Taken together, the encapsulation methods for L. reuteri vary widely in terms of cost, scalability, and protective capacity. Spray drying and ionic gelation remain the most widely adopted, while emerging methods such as electrospraying provide new opportunities but are still far from industrial application.

Regardless of laboratory‐scale results, global consumption of probiotic‐containing foods has increased substantially in recent years. Market analysts project that the global probiotics sector will continue to expand toward 2030, reflecting growing demand for functional foods and dietary supplements (Grand View Research 2024). This sustained growth underscores the need for formulation strategies that enable industrial‐scale implementation. In this context, advances in encapsulation technologies are critical to ensuring stability, functional performance, and regulatory compliance of commercially viable food products containing L. reuteri strains.

3.3.1. Industrial and Scaling Considerations for Encapsulated Limosilactobacillus reuteri

Although numerous encapsulation strategies have improved viability and function of LR under controlled laboratory settings, their successful application in real‐world food systems depends on maintaining viability and stability under industrial processing conditions. Despite promising results reported at the laboratory scale, the industrial implementation of encapsulated L. reuteri remain challenging, with coating materials as one of the most critical factors. Encapsulation matrices must be food grade, GRAS‐certified, cost‐effective, and compatible with the physicochemical and sensory properties of the food matrix in which they will be incorporated. Polymers such as alginate, certain starch derivatives, proteins, gums, waxes, and some prebiotics meet these requirements and are suitable for large‐scale applications.

On the other hand, maintaining the stability of both the coating material and the microorganism during processing is a significant challenge. Food processing methods, such as spray drying, mixing, pumping, extrusion, and heat treatments, expose probiotic microorganisms to stresses like shear, dehydration, temperature changes, and oxygen, which can compromise their viability. While encapsulation techniques like electrospraying and nanoencapsulation offer strong protection at small scales, their scalability, performance, and cost are limiting.

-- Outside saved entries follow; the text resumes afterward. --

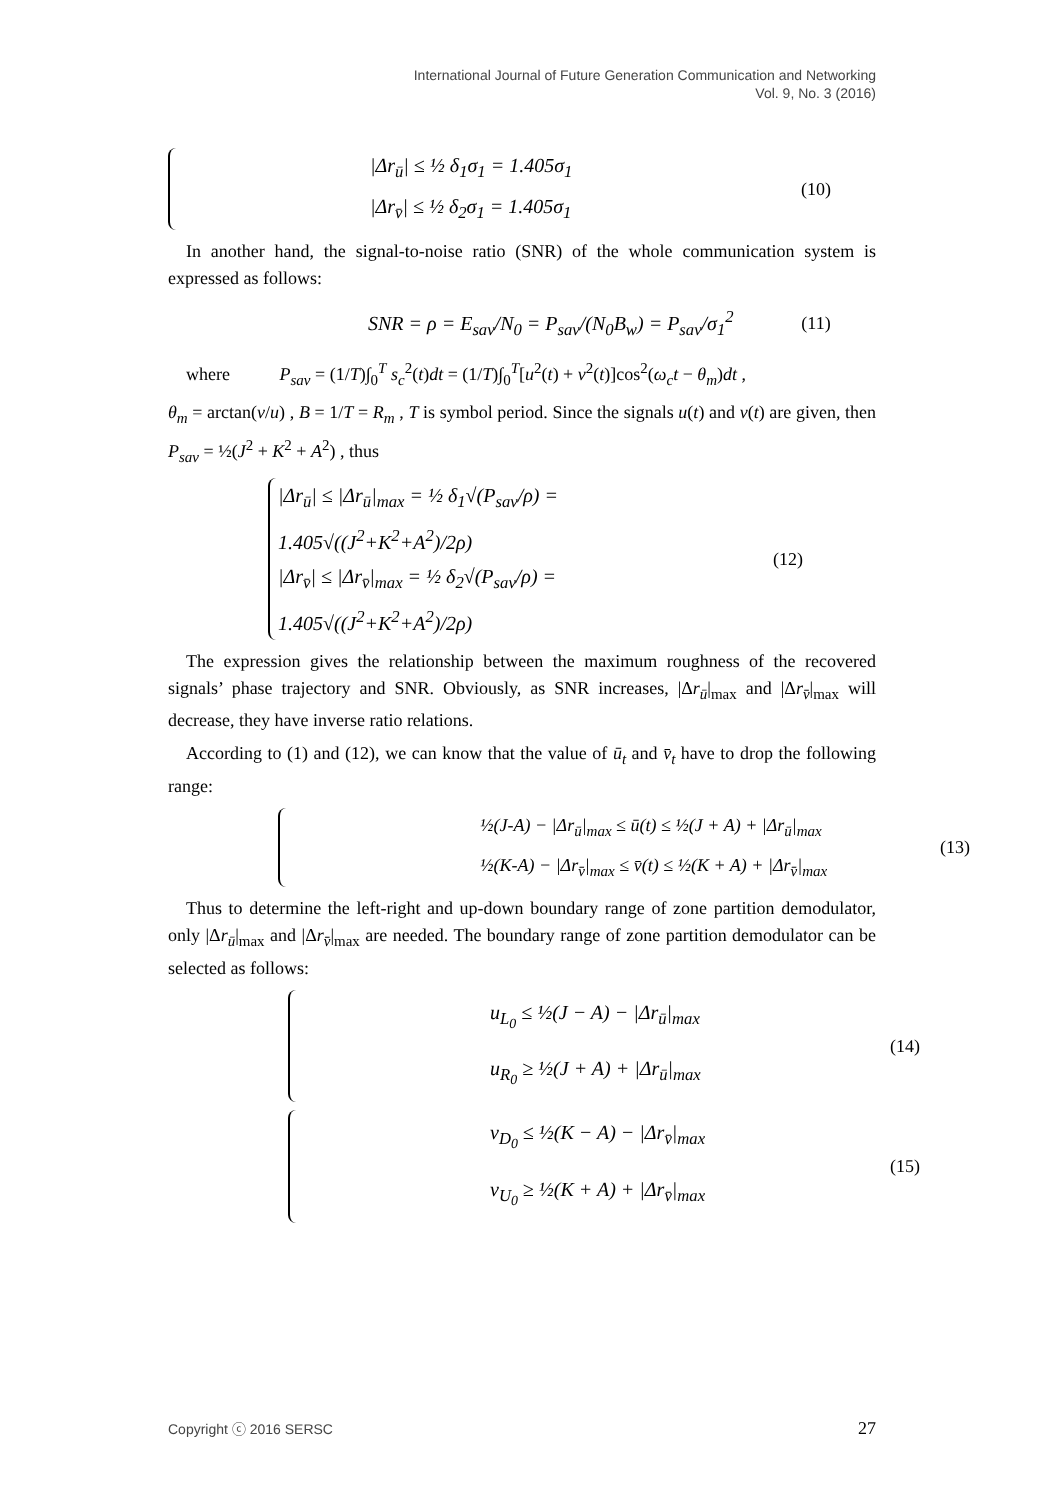International Journal of Future Generation Communication and Networking
Vol. 9, No. 3 (2016)
|Δr<sub>ū</sub>| ≤ ½ δ<sub>1</sub>σ<sub>1</sub> = 1.405σ<sub>1</sub>
|Δr<sub>v̄</sub>| ≤ ½ δ<sub>2</sub>σ<sub>1</sub> = 1.405σ<sub>1</sub>
(10)
In another hand, the signal-to-noise ratio (SNR) of the whole communication system is expressed as follows:
SNR = ρ = E<sub>sav</sub>/N<sub>0</sub> = P<sub>sav</sub>/(N<sub>0</sub>B<sub>w</sub>) = P<sub>sav</sub>/σ<sub>1</sub><sup>2</sup>
(11)
where P<sub>sav</sub> = (1/T)∫<sub>0</sub><sup>T</sup> s<sub>c</sub><sup>2</sup>(t)dt = (1/T)∫<sub>0</sub><sup>T</sup>[u<sup>2</sup>(t) + v<sup>2</sup>(t)]cos<sup>2</sup>(ω<sub>c</sub>t − θ<sub>m</sub>)dt ,
θ<sub>m</sub> = arctan(v/u) , B = 1/T = R<sub>m</sub> , T is symbol period. Since the signals u(t) and v(t) are given, then P<sub>sav</sub> = ½(J<sup>2</sup> + K<sup>2</sup> + A<sup>2</sup>) , thus
|Δr<sub>ū</sub>| ≤ |Δr<sub>ū</sub>|<sub>max</sub> = ½ δ<sub>1</sub>√(P<sub>sav</sub>/ρ) = 1.405√((J<sup>2</sup>+K<sup>2</sup>+A<sup>2</sup>)/2ρ)
|Δr<sub>v̄</sub>| ≤ |Δr<sub>v̄</sub>|<sub>max</sub> = ½ δ<sub>2</sub>√(P<sub>sav</sub>/ρ) = 1.405√((J<sup>2</sup>+K<sup>2</sup>+A<sup>2</sup>)/2ρ)
(12)
The expression gives the relationship between the maximum roughness of the recovered signals’ phase trajectory and SNR. Obviously, as SNR increases, |Δr<sub>ū</sub>|<sub>max</sub> and |Δr<sub>v̄</sub>|<sub>max</sub> will decrease, they have inverse ratio relations.
According to (1) and (12), we can know that the value of ū<sub>t</sub> and v̄<sub>t</sub> have to drop the following range:
½(J-A) − |Δr<sub>ū</sub>|<sub>max</sub> ≤ ū(t) ≤ ½(J + A) + |Δr<sub>ū</sub>|<sub>max</sub>
½(K-A) − |Δr<sub>v̄</sub>|<sub>max</sub> ≤ v̄(t) ≤ ½(K + A) + |Δr<sub>v̄</sub>|<sub>max</sub>
(13)
Thus to determine the left-right and up-down boundary range of zone partition demodulator, only |Δr<sub>ū</sub>|<sub>max</sub> and |Δr<sub>v̄</sub>|<sub>max</sub> are needed. The boundary range of zone partition demodulator can be selected as follows:
u<sub>L<sub>0</sub></sub> ≤ ½(J − A) − |Δr<sub>ū</sub>|<sub>max</sub>
u<sub>R<sub>0</sub></sub> ≥ ½(J + A) + |Δr<sub>ū</sub>|<sub>max</sub>
(14)
v<sub>D<sub>0</sub></sub> ≤ ½(K − A) − |Δr<sub>v̄</sub>|<sub>max</sub>
v<sub>U<sub>0</sub></sub> ≥ ½(K + A) + |Δr<sub>v̄</sub>|<sub>max</sub>
(15)
Copyright ⓒ 2016 SERSC 27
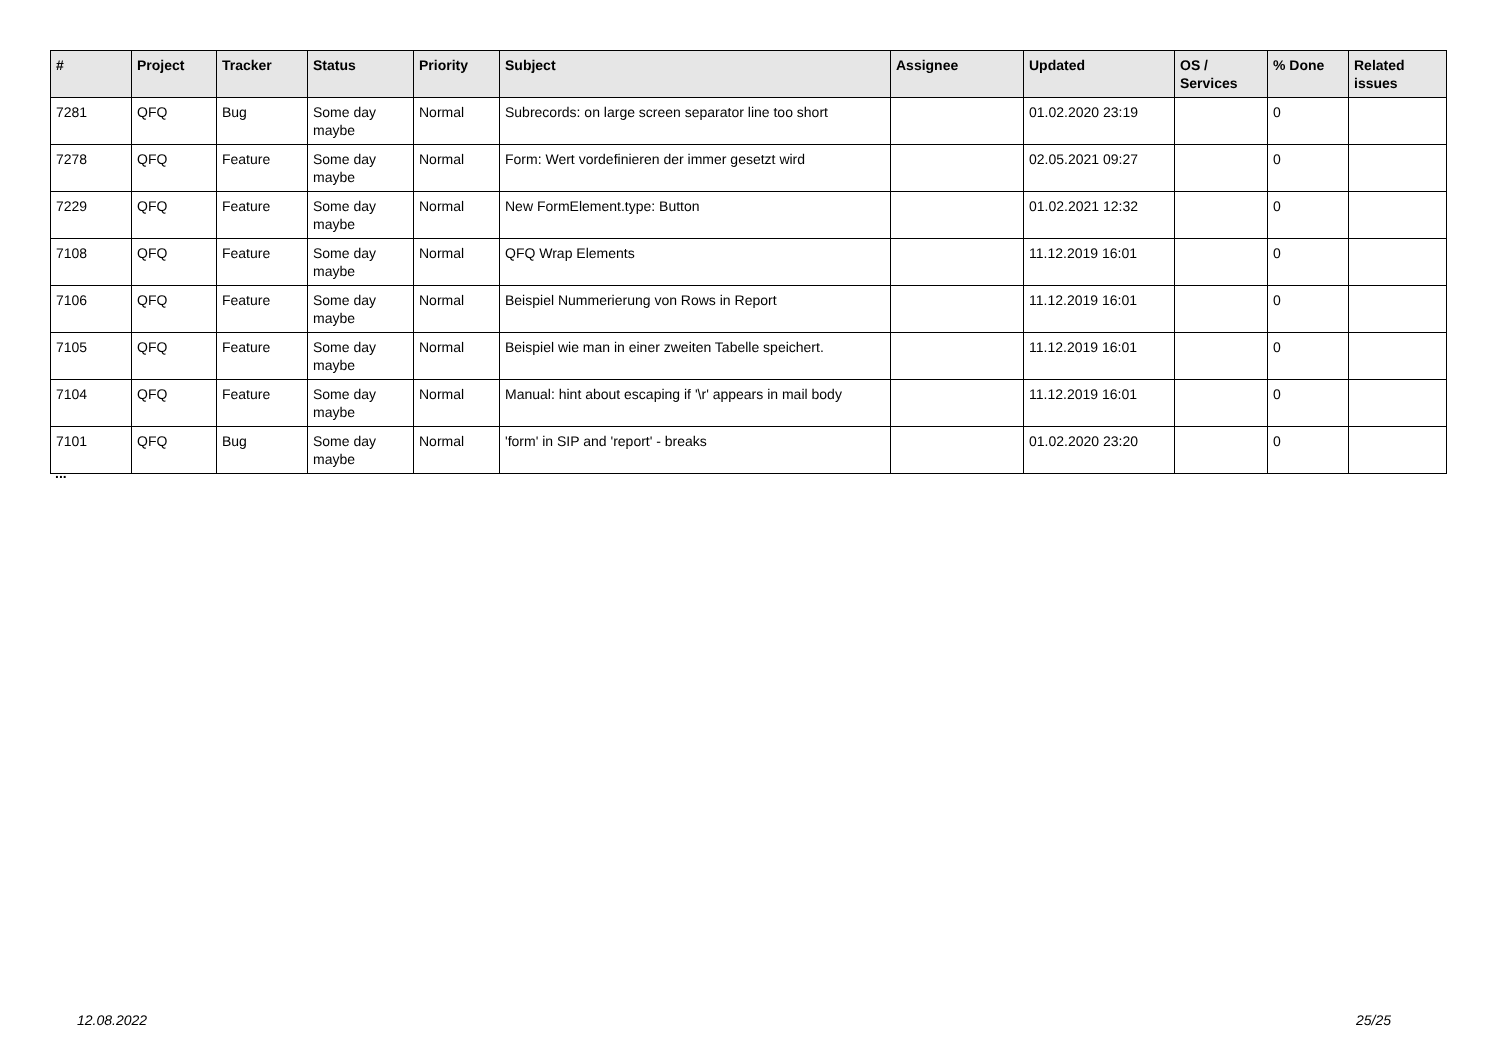| # | Project | Tracker | Status | Priority | Subject | Assignee | Updated | OS / Services | % Done | Related issues |
| --- | --- | --- | --- | --- | --- | --- | --- | --- | --- | --- |
| 7281 | QFQ | Bug | Some day maybe | Normal | Subrecords: on large screen separator line too short | | 01.02.2020 23:19 | | 0 | |
| 7278 | QFQ | Feature | Some day maybe | Normal | Form: Wert vordefinieren der immer gesetzt wird | | 02.05.2021 09:27 | | 0 | |
| 7229 | QFQ | Feature | Some day maybe | Normal | New FormElement.type: Button | | 01.02.2021 12:32 | | 0 | |
| 7108 | QFQ | Feature | Some day maybe | Normal | QFQ Wrap Elements | | 11.12.2019 16:01 | | 0 | |
| 7106 | QFQ | Feature | Some day maybe | Normal | Beispiel Nummerierung von Rows in Report | | 11.12.2019 16:01 | | 0 | |
| 7105 | QFQ | Feature | Some day maybe | Normal | Beispiel wie man in einer zweiten Tabelle speichert. | | 11.12.2019 16:01 | | 0 | |
| 7104 | QFQ | Feature | Some day maybe | Normal | Manual: hint about escaping if '\r' appears in mail body | | 11.12.2019 16:01 | | 0 | |
| 7101 | QFQ | Bug | Some day maybe | Normal | 'form' in SIP and 'report' - breaks | | 01.02.2020 23:20 | | 0 | |
...
12.08.2022 25/25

Spray drying and ionic gelation remain to dominate industrial applications due to their robustness and economic effectiveness, but they require careful optimization to preserve microorganism viability and stability.

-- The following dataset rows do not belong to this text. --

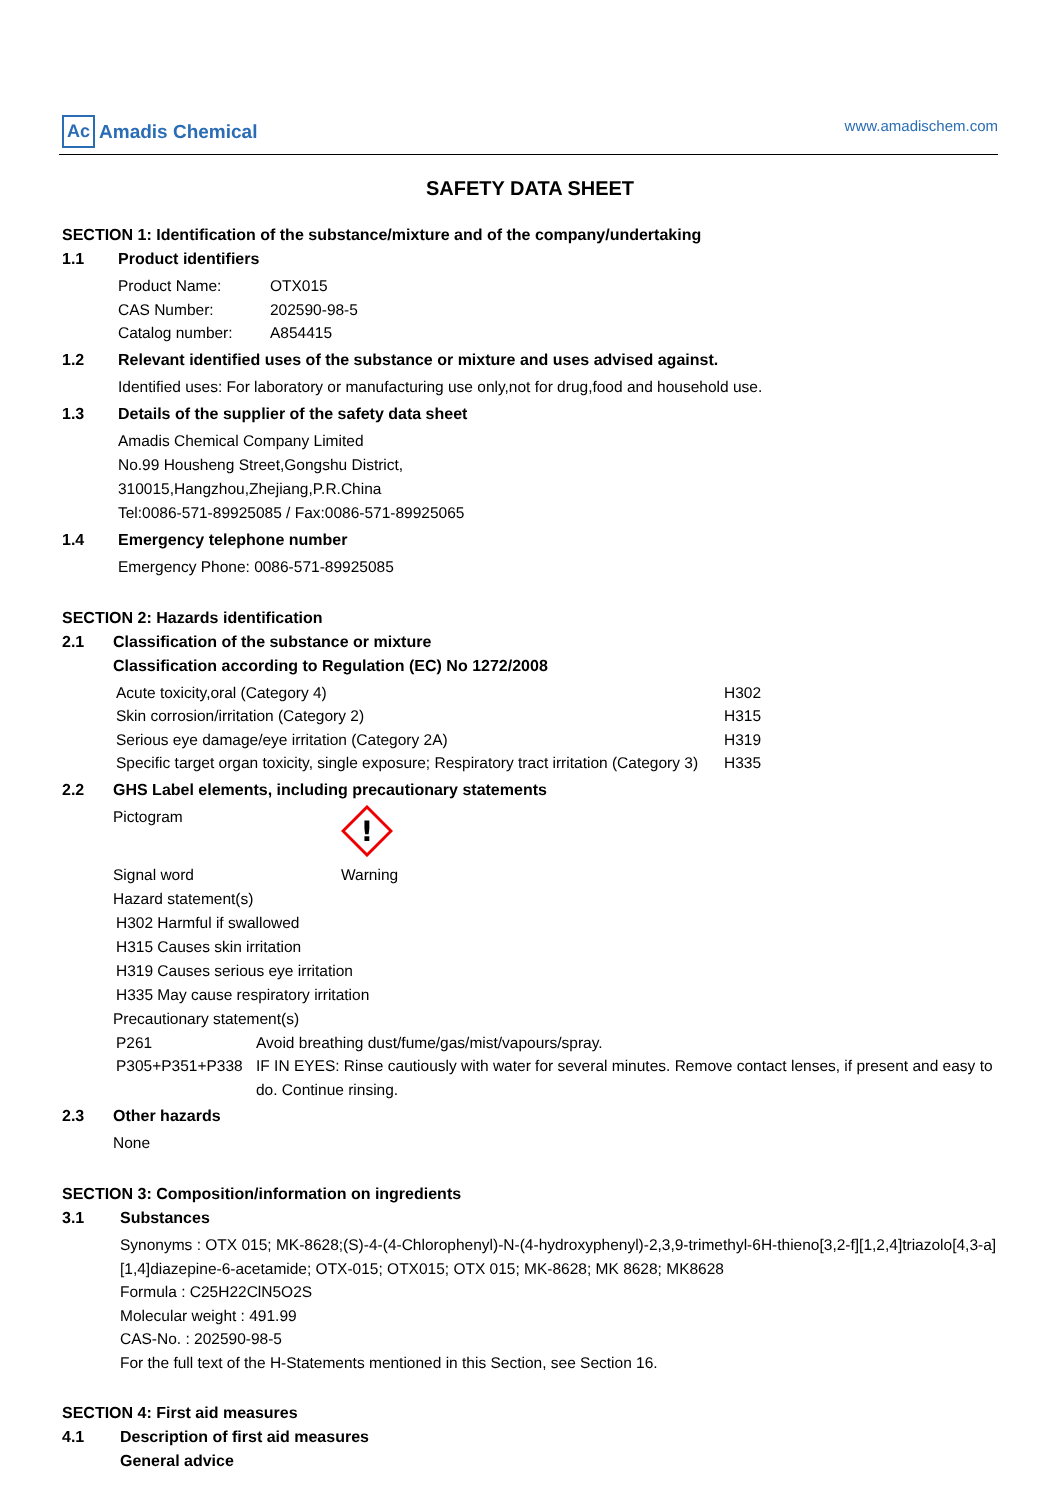Ac Amadis Chemical
www.amadischem.com
SAFETY DATA SHEET
SECTION 1: Identification of the substance/mixture and of the company/undertaking
1.1 Product identifiers
| Product Name: | OTX015 |
| CAS Number: | 202590-98-5 |
| Catalog number: | A854415 |
1.2 Relevant identified uses of the substance or mixture and uses advised against.
Identified uses: For laboratory or manufacturing use only,not for drug,food and household use.
1.3 Details of the supplier of the safety data sheet
Amadis Chemical Company Limited
No.99 Housheng Street,Gongshu District,
310015,Hangzhou,Zhejiang,P.R.China
Tel:0086-571-89925085 / Fax:0086-571-89925065
1.4 Emergency telephone number
Emergency Phone: 0086-571-89925085
SECTION 2: Hazards identification
2.1 Classification of the substance or mixture
Classification according to Regulation (EC) No 1272/2008
| Acute toxicity,oral (Category 4) | H302 |
| Skin corrosion/irritation (Category 2) | H315 |
| Serious eye damage/eye irritation (Category 2A) | H319 |
| Specific target organ toxicity, single exposure; Respiratory tract irritation (Category 3) | H335 |
2.2 GHS Label elements, including precautionary statements
| Pictogram | ! |
| Signal word | Warning |
Hazard statement(s)
H302 Harmful if swallowed
H315 Causes skin irritation
H319 Causes serious eye irritation
H335 May cause respiratory irritation
Precautionary statement(s)
| P261 | Avoid breathing dust/fume/gas/mist/vapours/spray. |
| P305+P351+P338 | IF IN EYES: Rinse cautiously with water for several minutes. Remove contact lenses, if present and easy to do. Continue rinsing. |
2.3 Other hazards
None
SECTION 3: Composition/information on ingredients
3.1 Substances
Synonyms : OTX 015; MK-8628;(S)-4-(4-Chlorophenyl)-N-(4-hydroxyphenyl)-2,3,9-trimethyl-6H-thieno[3,2-f][1,2,4]triazolo[4,3-a][1,4]diazepine-6-acetamide; OTX-015; OTX015; OTX 015; MK-8628; MK 8628; MK8628
Formula : C25H22ClN5O2S
Molecular weight : 491.99
CAS-No. : 202590-98-5
For the full text of the H-Statements mentioned in this Section, see Section 16.
SECTION 4: First aid measures
4.1 Description of first aid measures
General advice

Based on the above, future industrial implementation should prioritize encapsulation systems that balance EE, stability, and feasibility with production process scalability, regulatory acceptance, and stability in real‐world food matrices. Bridging the gap between laboratory results and industrial viability is essential for the successful commercialization of encapsulated L. reuteri in functional foods.

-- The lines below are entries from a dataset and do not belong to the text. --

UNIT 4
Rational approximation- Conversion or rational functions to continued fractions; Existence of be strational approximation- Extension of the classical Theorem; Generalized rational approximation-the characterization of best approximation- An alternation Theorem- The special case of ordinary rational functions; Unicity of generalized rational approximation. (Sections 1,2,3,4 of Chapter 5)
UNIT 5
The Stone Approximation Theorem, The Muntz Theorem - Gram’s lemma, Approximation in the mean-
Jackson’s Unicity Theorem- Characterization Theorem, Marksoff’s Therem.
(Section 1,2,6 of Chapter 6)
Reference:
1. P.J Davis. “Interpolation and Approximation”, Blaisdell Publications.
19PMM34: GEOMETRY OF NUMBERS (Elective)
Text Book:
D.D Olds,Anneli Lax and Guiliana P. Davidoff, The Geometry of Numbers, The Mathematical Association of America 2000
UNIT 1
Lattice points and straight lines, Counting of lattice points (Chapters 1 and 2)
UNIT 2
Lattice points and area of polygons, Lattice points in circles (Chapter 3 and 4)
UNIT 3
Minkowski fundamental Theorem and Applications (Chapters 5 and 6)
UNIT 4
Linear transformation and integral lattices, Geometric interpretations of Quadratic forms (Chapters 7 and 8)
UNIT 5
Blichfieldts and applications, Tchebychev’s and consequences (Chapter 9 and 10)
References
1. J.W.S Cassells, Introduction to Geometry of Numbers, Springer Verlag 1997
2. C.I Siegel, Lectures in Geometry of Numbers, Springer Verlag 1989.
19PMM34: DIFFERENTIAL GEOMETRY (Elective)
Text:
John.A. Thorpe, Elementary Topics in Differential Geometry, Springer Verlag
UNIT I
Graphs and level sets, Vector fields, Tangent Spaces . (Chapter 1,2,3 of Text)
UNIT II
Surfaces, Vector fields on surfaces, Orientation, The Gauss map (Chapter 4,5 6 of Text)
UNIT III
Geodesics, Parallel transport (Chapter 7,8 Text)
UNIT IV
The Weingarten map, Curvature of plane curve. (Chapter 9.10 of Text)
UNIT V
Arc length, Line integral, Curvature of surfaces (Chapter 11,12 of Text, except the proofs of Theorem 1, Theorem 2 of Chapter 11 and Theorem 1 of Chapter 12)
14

In recent years, studies on the encapsulation of L. reuteri have shown a steady upward trend (Figure 4). Since the first report in 2004, the field has progressed slowly, with only one or two publications per year until 2015. Subsequently, a gradual increase was observed and by 2020, the number of contributions had increased dramatically, reaching an average of 10 per year for the past 5 years, according to the Scopus database. This increment reflects the growing scientific interest in L. reuteri as a probiotic model, as well as the diversification of encapsulation methods, which include electrospray, ionic gelation, and other techniques using different biopolymers. Notably, the sharp increase after 2020 could also reflect advances in biopolymer science and the urgent demand for stable probiotics. The increase in work related to probiotics encapsulation is the results of demonstration that the encapsulation traps bacteria in a coating matrix, preventing their exposure to harmful environmental conditions and improving their viability. The steady growth of publications also shows that L. reuteri is no longer studied in isolation but rather as a reference strain to test emerging encapsulation technologies. This perspective helps explain its recurrent presence in formulations aimed at improving probiotic stability and functionality.

FIGURE 4.

Articles related to the encapsulation of Lactobacillus reuteri (Scopus database; keywords: “encapsulation” and “Lactobacillus reuteri”; year‐individual: 2004–2025) and limiting it to articles only.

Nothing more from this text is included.